EXCERPT —
+ + + +

WINDSOR, ONT. -- A migrant worker advocacy group is raising concerns about the process to get temporary foreign workers vaccinated.
The Migrant Rights Network is calling for a series of measures to ensure visitors doing essential work in Canada are protected against COVID-19.
“Promises need to be turned into real policies and practices,” says Syed Hussan of the Migrant Rights Network.
By the end of Spring, close to 10,000 migrant workers will arrive in Windsor-Essex County to work at area farms and greenhouses.
The Migrant Rights Network wants to ensure they’re safe and vaccinated in a dignified manner.
The organization, backed by doctors and labour, has sent the government a list of solutions to ensure their immigration status is not a barrier to getting vaccinated.
Solutions include ensuring the shots are free of charge, that a health card or health card number isn’t required and that the process will ensure privacy for undocumented workers.

+ + + +

Data excerpts —
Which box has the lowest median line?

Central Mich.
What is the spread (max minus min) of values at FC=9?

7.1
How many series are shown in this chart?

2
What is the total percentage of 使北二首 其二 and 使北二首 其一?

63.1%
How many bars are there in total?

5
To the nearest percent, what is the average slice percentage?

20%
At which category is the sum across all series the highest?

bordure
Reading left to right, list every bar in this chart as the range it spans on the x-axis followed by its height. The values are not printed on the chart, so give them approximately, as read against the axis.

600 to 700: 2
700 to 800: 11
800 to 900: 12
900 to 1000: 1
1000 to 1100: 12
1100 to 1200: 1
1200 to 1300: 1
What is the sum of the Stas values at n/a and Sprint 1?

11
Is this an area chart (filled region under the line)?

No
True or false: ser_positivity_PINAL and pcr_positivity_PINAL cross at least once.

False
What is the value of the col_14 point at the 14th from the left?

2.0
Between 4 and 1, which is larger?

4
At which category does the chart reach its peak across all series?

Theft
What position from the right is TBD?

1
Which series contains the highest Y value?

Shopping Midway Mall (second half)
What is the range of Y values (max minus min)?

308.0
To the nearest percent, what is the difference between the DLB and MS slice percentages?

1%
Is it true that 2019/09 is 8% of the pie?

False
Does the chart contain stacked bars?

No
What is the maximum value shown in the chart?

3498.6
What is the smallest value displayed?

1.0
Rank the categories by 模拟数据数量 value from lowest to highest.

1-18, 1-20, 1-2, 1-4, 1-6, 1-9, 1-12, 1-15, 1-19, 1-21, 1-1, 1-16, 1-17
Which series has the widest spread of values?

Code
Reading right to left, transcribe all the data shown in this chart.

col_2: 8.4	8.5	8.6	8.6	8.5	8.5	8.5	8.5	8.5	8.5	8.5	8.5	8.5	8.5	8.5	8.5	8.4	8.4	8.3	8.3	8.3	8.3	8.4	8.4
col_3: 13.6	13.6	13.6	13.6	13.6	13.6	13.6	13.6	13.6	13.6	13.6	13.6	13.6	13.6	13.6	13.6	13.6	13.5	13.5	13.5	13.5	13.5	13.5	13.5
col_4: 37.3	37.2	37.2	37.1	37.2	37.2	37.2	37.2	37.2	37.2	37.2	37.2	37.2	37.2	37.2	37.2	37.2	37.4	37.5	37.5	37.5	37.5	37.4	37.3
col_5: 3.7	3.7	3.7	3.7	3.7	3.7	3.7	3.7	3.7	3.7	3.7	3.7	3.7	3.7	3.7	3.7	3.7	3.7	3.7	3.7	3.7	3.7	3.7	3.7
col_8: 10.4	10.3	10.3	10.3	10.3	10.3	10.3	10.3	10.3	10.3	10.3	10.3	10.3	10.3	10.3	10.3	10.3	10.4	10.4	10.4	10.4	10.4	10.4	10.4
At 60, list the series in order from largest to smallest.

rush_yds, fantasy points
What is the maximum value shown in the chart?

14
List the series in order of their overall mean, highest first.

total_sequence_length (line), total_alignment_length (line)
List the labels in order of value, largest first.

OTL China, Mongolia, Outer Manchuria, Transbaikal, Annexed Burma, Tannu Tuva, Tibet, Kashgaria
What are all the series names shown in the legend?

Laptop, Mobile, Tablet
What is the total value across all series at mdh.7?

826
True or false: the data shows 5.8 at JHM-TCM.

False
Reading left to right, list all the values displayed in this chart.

+ + + +

ACTIVITIES —
A - According to the migrant worker vaccine article, roughly how many migrant workers will arrive in Windsor-Essex County by the end of Spring?
B - Please continue the migrant worker vaccine article from its last sentence.
You can ignore the listing entirely.

EXPECTED RESULTS —
A - Close to 10,000.

B -
“Many uninsured people with precarious status also worry of being reported to the CBSA to face detention or deportation,” says Dr. Danyaal Raza, who is a Toronto-area physician and also chairperson of Canadian Doctors for Medicare. “Some as a result may avoid receiving the vaccination altogether.”
In 2020, hundreds of migrant farm workers in Essex County contracted COVID-19, and two of them died.
“Thousands of workers will become affected again this year, the conditions have not changed,” says Byron Cruz of the Migrant Rights Network. “The way they are living on the farms, their housing conditions, have not changed.”
The Ontario Greenhouse Vegetable Growers believe all agri-food workers should be prioritized, both foreign and domestic workers.
“As an agricultural sector we take our service to the community and to the country very, very seriously,” says OGVG president, Joseph Sbrocchi. “We want to maintain our food supply to the country. And this would be a key way of ensuring it and assisting the rest of business around us to make sure that they’re ok too.”
The province has left the decision over who should get priority access to vaccines up to local public health units.
Windsor-Essex County Health Unit was unavailable for comment on the matter Thursday.
But the federal government’s priority guideline lists migrants living in housing as stage two recipients.
“Prioritizing migrant workers for vaccinations makes public health sense, it makes economic sense, it makes humanitarian sense,” says Taras Natyshak, MPP for Essex.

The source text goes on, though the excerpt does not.